I've seen it on the shelves, but considering my budget I need to be careful in what I purchase these days.

Can someone give/point to an overview of how it plays? I've seen several complaints about how non-interactive it it with other players in some ways...which in a game themed around sci fi empire building seems a bit odd.


----------



## Asmor (Dec 11, 2008)

D.Shaffer said:


> I've seen it on the shelves, but considering my budget I need to be careful in what I purchase these days.
> 
> Can someone give/point to an overview of how it plays? I've seen several complaints about how non-interactive it it with other players in some ways...which in a game themed around sci fi empire building seems a bit odd.




There's pretty much no player interaction. It's basically just a race to have the most points by the end of the game. Thus, player interaction is limited essentially to trying not to fall behind.

If you've played San Juan, it's rather similar to that, though still quite different.

There are 5 phases in each round, but not all 5 phases are used each turn. Specifically, each person chooses a phase secretly and they're all revealed at the same time. If, for example, no one chose "Explore," then there won't be an explore phase this round.
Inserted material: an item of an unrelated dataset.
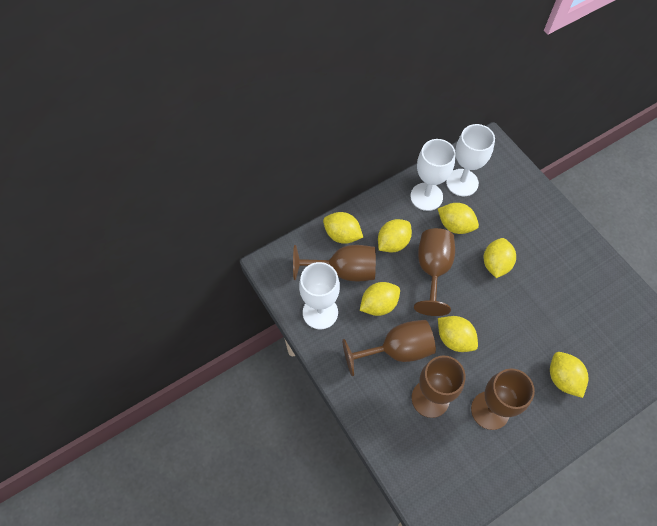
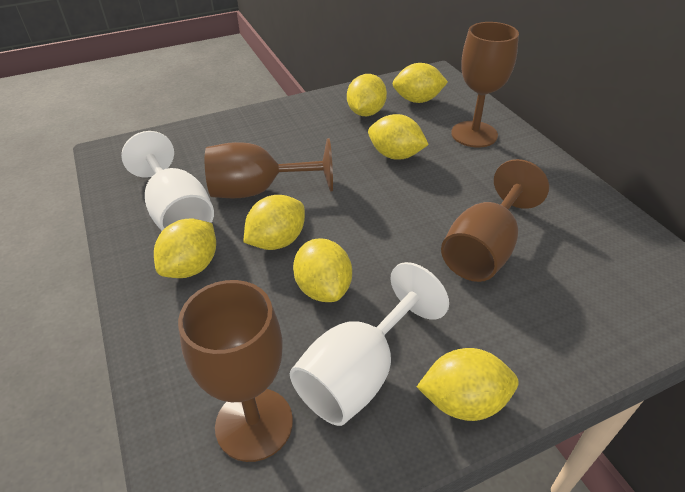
brown goblet: 5 -> 4
white goblet: 3 -> 2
If one or multiple people chose settle, there's a single settle phase this round.

So there's a bit of... implied player interaction, I guess, in that if you really want to explore, develop and settle, you can only play one of those and you gotta try to guess what other people might play and hope others play the other cards you need that round.


----------



## brehobit (Dec 11, 2008)

Asmor said:


> So there's a bit of... implied player interaction, I guess, in that if you really want to explore, develop and settle, you can only play one of those and you gotta try to guess what other people might play and hope others play the other cards you need that round.



The interaction is actually non-trivial with practice.  It just feels like solitaire to start.  The only major interaction is guessing what others will do.

That said, it is certainly less interaction than most games.

Mark


----------



## darkwing (Jan 10, 2009)

D.Shaffer said:


> Can someone give/point to an overview of how it plays? I've seen several complaints about how non-interactive it it with other players in some ways...which in a game themed around sci fi empire building seems a bit odd.



BoardGameGeek is a good sight for game reviews.

It's interactive in so far as your best selected action might change depending on what your opponent does or is likely to do, but you're not going to send an invading force to take over their planets or anything like that. I like the game because I enjoy its focus on overall economic optimization based on variable (luck of the draw, what the other player does) inputs.


----------



## Badwe (Jan 12, 2009)

Early on, it will feel extremely non-interactive.  The change from the puerto rico style where one player taking a phase excludes another will lead to learning plays constantly overlapping.  This is not to say more seasoned players will not overlap, but it will happen much less because of what interactivity the game has to offer coming to light.

For those completely uninitiated:  Race is a completely card-based game of attempting to amass as many victory points as possible before the end of the game, which is any player managing to put 12 cards down on their portion of the board, or the victory points running out.   Early on in the learning curve of the game, most groups will conclude predominantly with board fill.  In the game, cards represent everything: you will both play cards from your hand as well as discard from your hand to play the card's associated cost.  In this way, cards are both your money and your options.  Similarly, to signify that a planet has produced a good, you will put a face down card on top of it.

For the actual game: there are 5 phases, with the "consume" phase (similar to captain and trader in puerto rico) and the "explore" phase having 2 potential ways to be played.  There is a small advantage to playing each phase, the most prominent being the advantages of the consume phase.  Early on, our group would frequently overlap as we would refuse to rely on anyone else to give us a phase we required.

This brings me to the main point: how is RftG interactive?  I consider it very similar to drafting in magic the gathering.  The strategy you pursue should be very dependent not only on what is made available to you in your early draws+starting planets, but what your opponents are doing.  If you are looking to, for example, focus on a particular kind of good to capitalize on cards that work well with that good, be aware of any opponents also digging for it, and get out of an "overdrafted" strategy.  The second part of this is knowing what your opponents will be doing.  If there is only one military player, he is likely to settle on most of the turns, so rather than you settling you may pick a different phase.  Much like drafting in magic can at first feel as simple as picking the best card out of 15 or fewer cards, you eventually realize that it is just as important what you are passing to and recieving from your opponents.  Success comes from finding underutilized resources.


----------



## John Crichton (Feb 6, 2011)

Started playing this quite a bit recently.  Absolutely fantastic game.  It's fast for the amount of complexity it offers.  We still have to refer to the guide card every so often but not so much that it slows things down.  We also have the Gathering Storm Expansion waiting in the wings for when we get too familiar with the base game.


----------



## Sabathius42 (Feb 7, 2011)

Just thought I would let everyone on the thread know there is a freeware version of the game you can download and play on your PC.  It has all the expansions and several different rules options.

It's also brutal to defeat.

Race for the Galaxy AI

DS


----------



## MerricB (Feb 9, 2011)

Race is an interesting game which gets more and more chaotic with its expansions. I'm not actually that fond of the latest expansion (The Brink of War) as you can just get degenerate draws - I've seen games which end up with scores of 70 to 17.

Cheers!


----------